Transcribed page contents

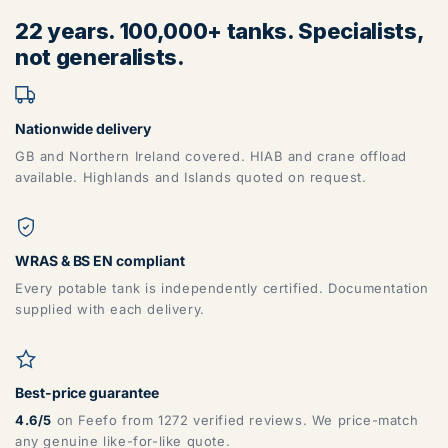
22 years. 100,000+ tanks. Specialists,
not generalists.
Nationwide delivery
GB and Northern Ireland covered. HIAB and crane offload
available. Highlands and Islands quoted on request.
WRAS & BS EN compliant
Every potable tank is independently certified. Documentation
supplied with each delivery.
Best-price guarantee
4.6/5
on Feefo from 1272 verified reviews. We price-match
any genuine like-for-like quote.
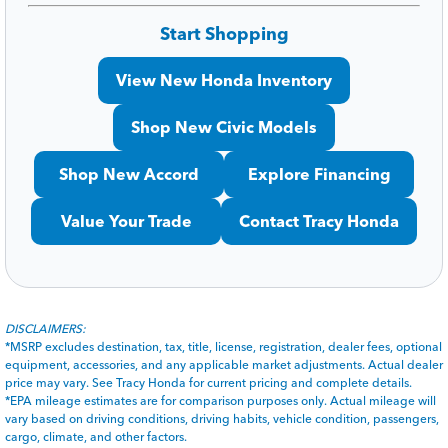
Start Shopping
View New Honda Inventory
Shop New Civic Models
Shop New Accord
Explore Financing
Value Your Trade
Contact Tracy Honda
DISCLAIMERS:
*MSRP excludes destination, tax, title, license, registration, dealer fees, optional
equipment, accessories, and any applicable market adjustments. Actual dealer
price may vary. See Tracy Honda for current pricing and complete details.
*EPA mileage estimates are for comparison purposes only. Actual mileage will
vary based on driving conditions, driving habits, vehicle condition, passengers,
cargo, climate, and other factors.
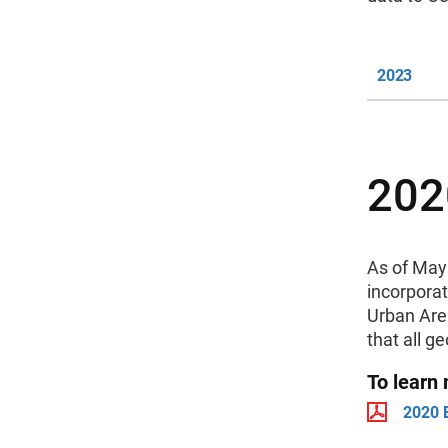
2023
202
As of May 
incorpora
Urban Area
that all g
To learn
2020 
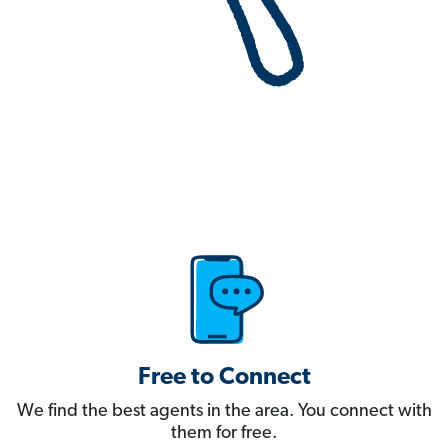
Free to Connect
We find the best agents in the area. You connect with
them for free.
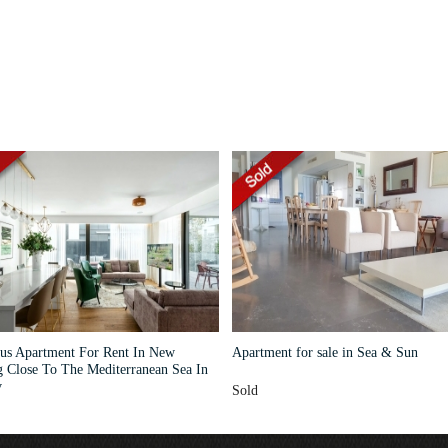
us Apartment For Rent In New
Apartment for sale in Sea & Sun
g Close To The Mediterranean Sea In
v
Sold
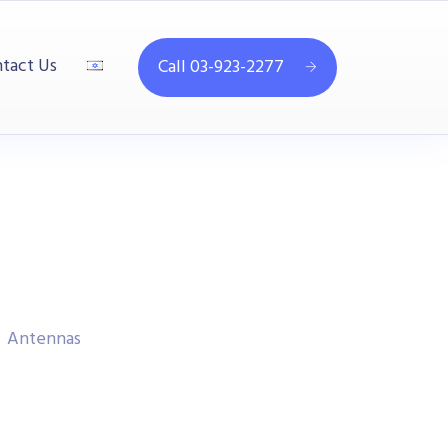
tact Us
Call 03-923-2277
Antennas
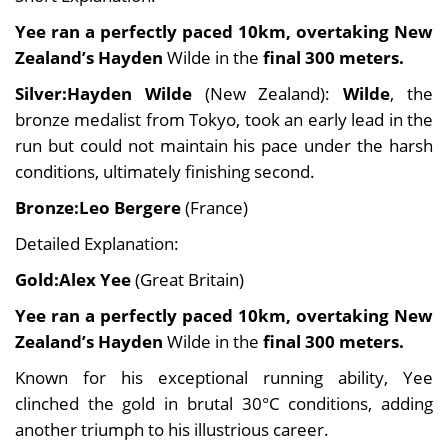
Yee ran a
perfectly paced
10km, overtaking New
Zealand’s Hayden
Wilde in the
final 300 meters.
Silver:Hayden Wilde
(New Zealand):
Wilde
, the
bronze medalist from Tokyo, took an early lead in the
run but could not maintain his pace under the harsh
conditions, ultimately finishing second.
Bronze:Leo Bergere
(France)
Detailed Explanation:
Gold:Alex Yee
(Great Britain)
Yee ran a
perfectly paced
10km, overtaking New
Zealand’s Hayden
Wilde in the
final 300 meters.
Known for his exceptional running ability, Yee
clinched the gold in brutal 30°C conditions, adding
another triumph to his illustrious career.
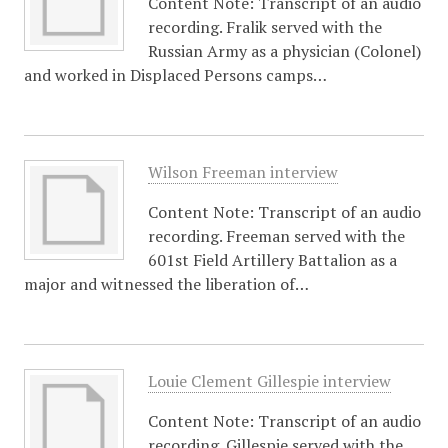
Content Note: Transcript of an audio
recording. Fralik served with the
Russian Army as a physician (Colonel)
and worked in Displaced Persons camps…
Wilson Freeman interview
Content Note: Transcript of an audio
recording. Freeman served with the
601st Field Artillery Battalion as a
major and witnessed the liberation of…
Louie Clement Gillespie interview
Content Note: Transcript of an audio
recording. Gillespie served with the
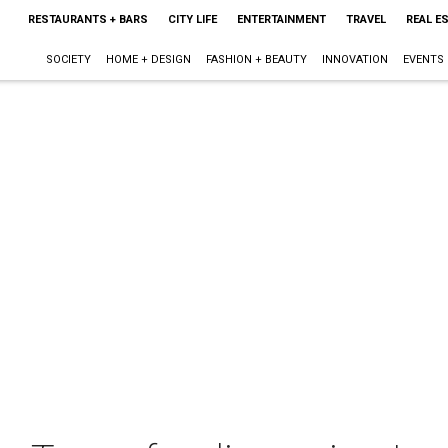
RESTAURANTS + BARS
CITY LIFE
ENTERTAINMENT
TRAVEL
REAL E
SOCIETY
HOME + DESIGN
FASHION + BEAUTY
INNOVATION
EVENTS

**Exercise details**. Retype the data above exactly. Leave the pictures out.

**Solution to this problem**.
22 years. 100,000+ tanks. Specialists,
not generalists.
Nationwide delivery
GB and Northern Ireland covered. HIAB and crane offload
available. Highlands and Islands quoted on request.
WRAS & BS EN compliant
Every potable tank is independently certified. Documentation
supplied with each delivery.
Best-price guarantee
4.6/5
on Feefo from 1272 verified reviews. We price-match
any genuine like-for-like quote.
Start Shopping
View New Honda Inventory
Shop New Civic Models
Shop New Accord
Explore Financing
Value Your Trade
Contact Tracy Honda
DISCLAIMERS:
*MSRP excludes destination, tax, title, license, registration, dealer fees, optional
equipment, accessories, and any applicable market adjustments. Actual dealer
price may vary. See Tracy Honda for current pricing and complete details.
*EPA mileage estimates are for comparison purposes only. Actual mileage will
vary based on driving conditions, driving habits, vehicle condition, passengers,
cargo, climate, and other factors.
2023
202
As of May 
incorpora
Urban Area
that all g
To learn
2020 
Free to Connect
We find the best agents in the area. You connect with
them for free.
us Apartment For Rent In New
Apartment for sale in Sea & Sun
g Close To The Mediterranean Sea In
v
Sold
tact Us
Call 03-923-2277
Antennas
Yee ran a
perfectly paced
10km, overtaking New
Zealand’s Hayden
Wilde in the
final 300 meters.
Silver:Hayden Wilde
(New Zealand):
Wilde
, the
bronze medalist from Tokyo, took an early lead in the
run but could not maintain his pace under the harsh
conditions, ultimately finishing second.
Bronze:Leo Bergere
(France)
Detailed Explanation:
Gold:Alex Yee
(Great Britain)
Yee ran a
perfectly paced
10km, overtaking New
Zealand’s Hayden
Wilde in the
final 300 meters.
Known for his exceptional running ability, Yee
clinched the gold in brutal 30°C conditions, adding
another triumph to his illustrious career.
Content Note: Transcript of an audio
recording. Fralik served with the
Russian Army as a physician (Colonel)
and worked in Displaced Persons camps…
Wilson Freeman interview
Content Note: Transcript of an audio
recording. Freeman served with the
601st Field Artillery Battalion as a
major and witnessed the liberation of…
Louie Clement Gillespie interview
Content Note: Transcript of an audio
recording. Gillespie served with the
RESTAURANTS + BARS
CITY LIFE
ENTERTAINMENT
TRAVEL
REAL E
SOCIETY
HOME + DESIGN
FASHION + BEAUTY
INNOVATION
EVENTS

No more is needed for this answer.